NFPA’s IEOC Day 2: Hydraulics is not going away, not by a long shot

yengstAs long as I’ve been covering the fluid power industry—nearly two decades—there has been an undercurrent of concern as to whether hydraulics was slowly going away. Were electrics or some other combination of motion control technology going to force it into the sunset? Wasn’t it just a matter of time before the inevitable happened?

So it’s great to hear presentations like the one Chuck Yengst of Yengst Associates gave at this year’s NFPA Industry & Economic Outlook Conference in Chicago. In partnership with the NFPA, Yengst surveyed 10 OEMs—Caterpillar, Deere, Komatsu, Volvo, Terex, Manitou, Doosan Bobcat, JCB, and Manitowoc—as well as four component suppliers and three dealers representing OEMs to get a feel for the future of hydraulics.

The results were largely positive. When you look over the past 20 to 30 years, it’s obvious that hydraulics has come a long way. The old issues about leakage, while not entirely gone, are certainly not as prevalent as they once were.

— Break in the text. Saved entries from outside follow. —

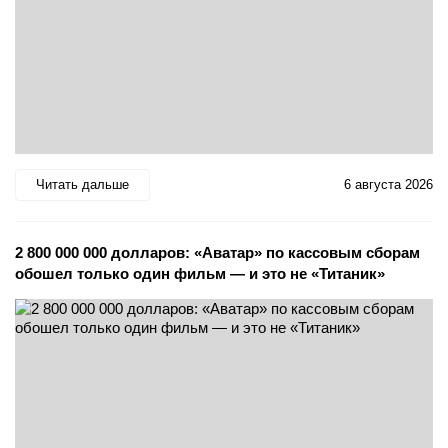
Читать дальше
6 августа 2026
2 800 000 000 долларов: «Аватар» по кассовым сборам
обошел только один фильм — и это не «Титаник»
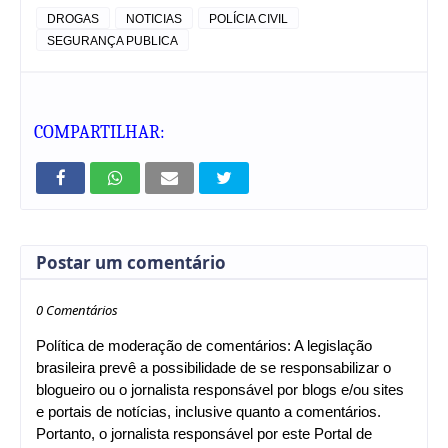
DROGAS
NOTICIAS
POLÍCIA CIVIL
SEGURANÇA PUBLICA
COMPARTILHAR:
Postar um comentário
0 Comentários
Política de moderação de comentários: A legislação
brasileira prevê a possibilidade de se responsabilizar o
blogueiro ou o jornalista responsável por blogs e/ou sites
e portais de notícias, inclusive quanto a comentários.
Portanto, o jornalista responsável por este Portal de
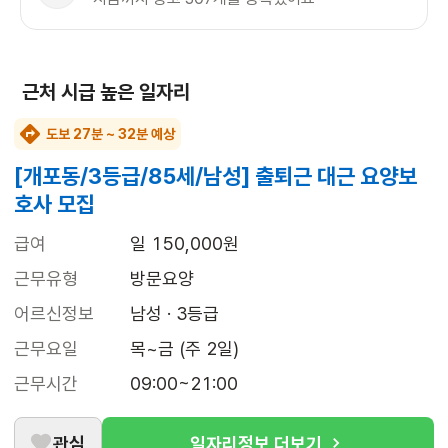
근처 시급 높은 일자리
도보 27분 ~ 32분 예상
[개포동/3등급/85세/남성] 출퇴근 대근 요양보
호사 모집
급여
일 150,000원
근무유형
방문요양
어르신정보
남성 · 3등급
근무요일
목~금 (주 2일)
근무시간
09:00~21:00
관심
일자리정보 더보기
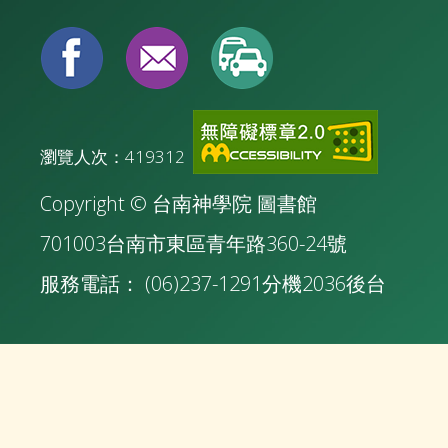
瀏覽人次：419312
Copyright © 台南神學院 圖書館
701003台南市東區青年路360-24號
服務電話： (06)237-1291分機2036
後台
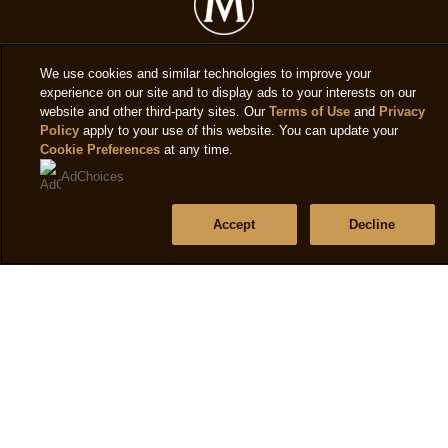
We use cookies and similar technologies to improve your
Mentions légales
experience on our site and to display ads to your interests on our
website and other third-party sites. Our
Terms of Use
and
Privacy
Policy
apply to your use of this website. You can update your
Politique de confidentialité
Cookie Preferences
at any time.
Paramètres des cookies
AdChoices
Politique Cookies
Accept
Decline
Conditions d'utilisation
Accessibilité
Assistance
Questions fréquentes
Localisateur de magasin
Contactez-nous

“There has been a huge improvement in the hydraulics field as far as how things work and how things are put together,” Yengst said.

And while electric actuators were long considered a potential enemy, the reality is that electronic controls have made hydraulics more efficient, more precise, and a more intelligent choice on mobile machinery than ever before. In fact, today, hydraulics accounts for an amazing 60-70% of what engine power is used for on off-highway equipment.

The weak point of hydraulics continues to be the issue of contamination. But controlling contamination through scheduled sampling of fluids in the field (and improved filtering) will pay off with longer machine and system life.

“Hydraulics are here to stay—we’re going to add electronics and complement it,” Yengst said. “We’re going to make better machines all the way through.”